24 enero 2016

El desafío de no olvidar a los pobres





@padrejohan

La persona humana vuelve a estar en el centro del mensaje del Papa Francisco, en esta oportunidad al dirigirse a los participantes del Foro Económico Mundial que se realiza en Davos (Suiza): “Es el hombre quien debe guiar el desarrollo tecnológico, sin dejarse dominar por él”.


Ha sido en un tema recurrente en el Pontificado de Francisco con una connotación muy especial hacia los pobres, que en tantos casos son el resultado de una economía que poco le interesa la persona. Por ello, el Santo Padre les plantea: “¡No se olviden de los pobres! Este es el principal desafío que tienen ustedes, como líderes en el mundo de los negocios”. 
Un desafío urgente ante el deteriorado panorama económico, a nivel mundial, que descarta a la persona y sólo sigue favoreciendo a los más poderosos.
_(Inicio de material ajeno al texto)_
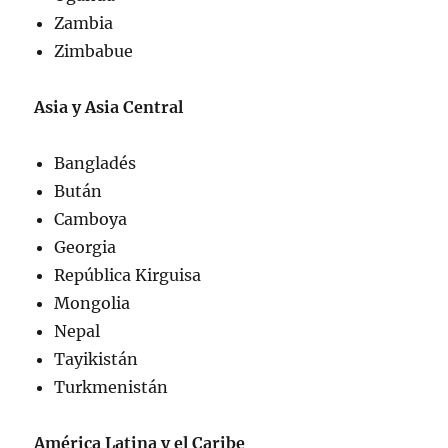
Zambia
Zimbabue
Asia y Asia Central
Bangladés
Bután
Camboya
Georgia
República Kirguisa
Mongolia
Nepal
Tayikistán
Turkmenistán
América Latina y el Caribe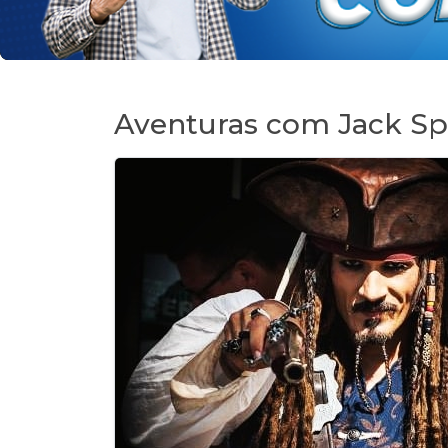
Aventuras com Jack Sp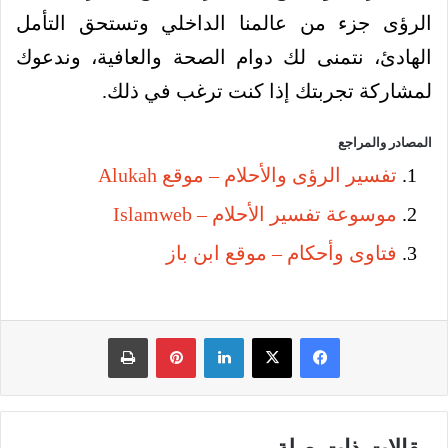
الرؤى جزء من عالمنا الداخلي وتستحق التأمل
الهادئ، نتمنى لك دوام الصحة والعافية، وندعوك
لمشاركة تجربتك إذا كنت ترغب في ذلك.
المصادر والمراجع
تفسير الرؤى والأحلام – موقع Alukah
موسوعة تفسير الأحلام – Islamweb
فتاوى وأحكام – موقع ابن باز
فيسبوك
‫X
لينكدإن
بينتيريست
طباعة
A esta realidad se suma ahora el tema de la cuarta revolución industrial que sin despreciar sus beneficios, sin un prudente uso será otro modo de exclusión.

Expresa Francisco en su mensaje: “frente a los profundos cambios que marcan época, los líderes mundiales se enfrentan al reto de garantizar que la futura cuarta revolución industrial, resultado de la robótica y de las innovaciones científicas y tecnológicas, no conduzca a la destrucción de la persona humana —remplazada por una máquina sin alma—, o a la transformación de nuestro planeta en un jardín vacío para el disfrute de unos pocos elegidos”.   
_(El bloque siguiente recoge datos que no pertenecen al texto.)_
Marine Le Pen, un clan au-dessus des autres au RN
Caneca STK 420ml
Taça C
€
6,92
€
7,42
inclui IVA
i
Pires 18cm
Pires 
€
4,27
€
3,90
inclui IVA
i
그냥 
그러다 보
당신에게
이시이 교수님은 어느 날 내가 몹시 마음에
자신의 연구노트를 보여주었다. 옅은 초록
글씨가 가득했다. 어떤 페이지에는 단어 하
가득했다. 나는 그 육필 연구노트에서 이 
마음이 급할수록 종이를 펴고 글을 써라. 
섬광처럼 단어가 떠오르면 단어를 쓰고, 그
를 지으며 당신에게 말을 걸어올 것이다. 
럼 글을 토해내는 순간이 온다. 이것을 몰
Es una respuesta acertada ante la realidad excluyente que debemos afrontar, una humanización vivida en el encuentro e inclusión de todo, donde la industria, la tecnología, la economía y la política sean para provecho del hombre y no para su destrucción. Es necesario que estos líderes puedan “construir sociedades inclusivas basadas en el respeto por la dignidad humana, la tolerancia, la compasión y la misericordia”.

Humanizar la cuarta revolución industrial, la debemos impulsar desde la conciencia de aprecio al hermano, valorando su condición de hijo de Dios y sus capacidades para el bienestar de la misma humanidad. Dice el Papa Francisco, “de este modo, ustedes podrán dar rienda suelta a sus talentos económicos y técnicos, y descubrir la felicidad de una vida plena, que no les puede proporcionar el solo consumismo”.